Desde o advento da Constituição Federal, estão assegurados os mesmos direitos e qualificações aos filhos havidos ou não da relação do casamento ou adoção. Não cabe mais falar em “filho adotivo”, mas em “filho por adoção”, como bem lembra Paulo Lôbo:
[...] A origem da filiação é única e se apaga quando da adoção. A partir do momento em que é constituída pela sentença judicial e é retificado o registro de nascimento, o adotado é filho, sem qualquer adjetivação. O adotado adquire os mesmos direitos e obrigações como qualquer filho. Di ao nome, parentesco, alimentos e sucessão. Na contramão, também correspondem ao adotado os deveres de respeito e de obediência. Os pais, por sua vez, têm deveres de guarda, criação, educação e fiscalização. (LOBO, 2010, apud DIAS, 2015, p.482).
A adoção atribui ao adotado a condição de filho para todos os efeitos, desligando-o de qualquer vínculo com os pais biológicos (artigo 41 do Estatuto da Criança e do Adolescente), salvo quanto a impedimentos para o casamento. Do vínculo de consanguinidade não resulta qualquer outro efeito jurídico, pessoal ou patrimonial. A relação de parentesco estabelece-se entre o adotado e toda a família do adotante. Os seus parentes tornam-se parentes do adotado, tanto em linha reta, como em linha colateral.
[...] Como a adoção é irrevogável (artigo 39, § 1º, do Estatuto da Criança e do Adolescente), rompe todos os laços com a família biológica. Ainda assim, com certa frequência simplesmente os adotantes “devolvem” o filho que adotaram. Tal situação não está prevista na lei, mas infelizmente é algo que existe na atualidade, principalmente no tocante a adoção internacional. De qualquer forma, como pode ocorrer à destituição do poder familiar ao adotante (Código Civil, artigo 1.638) acaba sendo aceita a devolução, até por uma questão de praticidade. (DIAS, 2015, p.482).
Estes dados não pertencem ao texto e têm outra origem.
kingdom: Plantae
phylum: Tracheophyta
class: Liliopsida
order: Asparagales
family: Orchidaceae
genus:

A criança pode ser imediatamente adotada por outrem. Talvez esta seja a solução que melhor atende aos seus interesses, pois pode vir a ser adotada por quem de fato a queira.
Âmbito internacional
A possibilidade de crianças e adolescentes perderem a nacionalidade ao serem adotadas por estrangeiros é tema que sempre gera acesos debates. Há quem considere a adoção internacional de grande valia para amenizar os aflitivos problemas sociais.
Outros, no entanto, temem que se transforme em tráfico internacional ou, pior, que o objetivo seja a comercialização de órgãos. Mas a adoção tem como finalidade primordial atender ao aspecto da política social de proteção da infância, independentemente da nacionalidade dos sujeitos, porquanto o que interessa é construir uma família com todas as características psicossociais da família natural.
Trata-se de adoção admitida constitucionalmente (Constituição Federal artigo 227, § 5°), sendo delegada à lei o estabelecimento dos casos e das condições de sua efetivação por estrangeiros. O Estatuto da Criança e do Adolescente não regulamentava o instituto e limitava-se a impor o cumprimento do estágio de convivência no território nacional.
Foi a Lei da Adoção que regulamentou a adoção internacional, de forma exaustiva e altamente burocratizada (Estatuto da Criança e do Adolescente, artigo 51 a 52-D). Impôs tantos entraves e exigências que dificilmente um estrangeiro consegue adotar. Até parece que a intenção é vetar que a adoção ocorra.
[...] Os labirintos impostos transformaram-se em barreira intransponível rara que desafortunados brasileirinhos tenham a chance de encontrar um futuro melhor fora de sua terra natal. Basta atentar que somente se dá a adoção internacional depois de esgotadas todas as possibilidades de colocação em família substituta brasileira (Estatuto da Criança e do Adolescente artigo 51 § l.° II), havendo ainda a preferência de brasileiros residem no exterior (BRASIL, Estatuto da Criança e do Adolescente artigo 51 § 2°).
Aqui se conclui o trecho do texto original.